Ibu Phan Thu Nguyet, anggota Komite Penghubung Tradisi Perlawanan di Kantor Komite Sentral Selatan, juga mengenang kenangan dari lebih dari setengah abad yang lalu.
"Pada awal tahun 1960, saya memasuki Kantor TWC, ketika saya masih anak-anak yang naif. Melihat pohon Bungur, saya pikir pohon jambu biji di sini begitu besar. Mendengar langkah kaki harimau yang berdesir, saya tidak berani tidur, memaksakan mata untuk melihat menembus malam, berpikir saya bisa mengusir harimau itu. Kemudian kami tumbuh besar dengan tugas-tugas yang diberikan oleh Partai: menempelkan amplop, belajar mengetik, mengantar surat... Saya berharap saya segera berusia 16 tahun agar saya bisa bergabung dengan barisan Serikat Pemuda Revolusioner Rakyat Selatan.
Ketika kami berusia 17 tahun, saya dan teman-teman dengan antusias terjun ke dalam tugas-tugas yang lebih besar, seperti menggali terowongan, menggali sumur, memotong rumput, memetik daun, membangun rumah, menajamkan paku, mengangkut beras, amunisi, mengangkut korban luka, dan melakukan penyisiran. Apa pun pekerjaan kami, di mana pun kami berada, kami selalu berusaha menyelesaikan tugas-tugas yang diberikan Partai. Selama tahun-tahun itu, terlepas dari banyak kesulitan dan kesulitan, kami teguh dalam mengikuti cita-cita yang telah kami pilih, hidup dengan setia, sepenuh hati mengikuti Partai, hidup mulia, dan berbakti kepada rakyat,” jelas Ibu Nguyet.

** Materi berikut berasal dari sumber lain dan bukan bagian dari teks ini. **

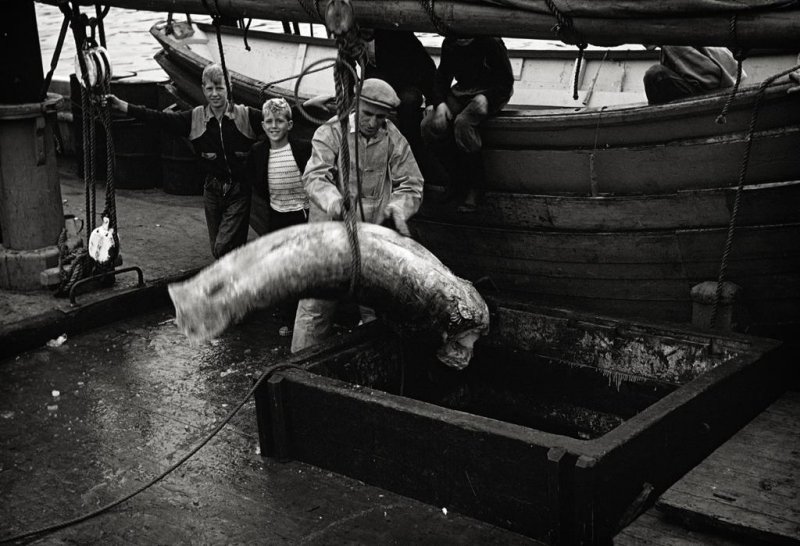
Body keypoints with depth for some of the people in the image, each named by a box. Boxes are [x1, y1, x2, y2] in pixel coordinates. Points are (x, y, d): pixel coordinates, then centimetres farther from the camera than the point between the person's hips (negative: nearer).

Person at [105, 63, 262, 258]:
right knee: (217, 249, 11)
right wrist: (121, 105, -8)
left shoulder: (247, 116, -5)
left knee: (223, 247, -14)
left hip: (240, 192, -4)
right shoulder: (195, 118, 1)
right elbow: (159, 118, -3)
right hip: (213, 191, 4)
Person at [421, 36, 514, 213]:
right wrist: (440, 103, -11)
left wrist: (485, 99, -29)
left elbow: (506, 81, -14)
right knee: (429, 125, -19)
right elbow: (442, 75, 7)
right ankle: (456, 180, -3)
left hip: (491, 93, -6)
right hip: (462, 91, 6)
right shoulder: (449, 44, -1)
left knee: (463, 122, -36)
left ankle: (474, 188, -23)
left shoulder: (491, 43, -19)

Setelah mendengarkan kisah-kisah mengharukan dari masa perang, Sekretaris Perempuan Persatuan Pemuda Distrik Tan Bien, Nguyen Thi Cuc, yang mewakili pemuda Tay Ninh, mengungkapkan: "Generasi muda saat ini sangat beruntung lahir dan tumbuh di masa negara yang damai dan bersatu. Meskipun kami tidak hidup di masa perang, kami dapat belajar, dididik , dan menyadari bahwa untuk mencapai kemenangan akhir dalam perjuangan pembebasan dan penyatuan nasional, banyak generasi ayah dan kakek telah mengabdikan seluruh masa muda dan hidup mereka untuk berpartisipasi dalam perjuangan revolusioner, sehingga kemenangan pada 30 April 1975 sepenuhnya membebaskan wilayah Selatan dan mempersatukan negara."
Kami berikrar untuk mengukir dan senantiasa mengingat untuk mengingatkan diri sendiri agar menghargai masa lalu, menghargai kedamaian, memilih bagi diri sendiri sebuah cita-cita, gaya hidup yang indah, senantiasa belajar, berlatih, berjuang dari hal yang terkecil, menjunjung tinggi apa yang telah dibaktikan dan dikorbankan oleh generasi sebelumnya.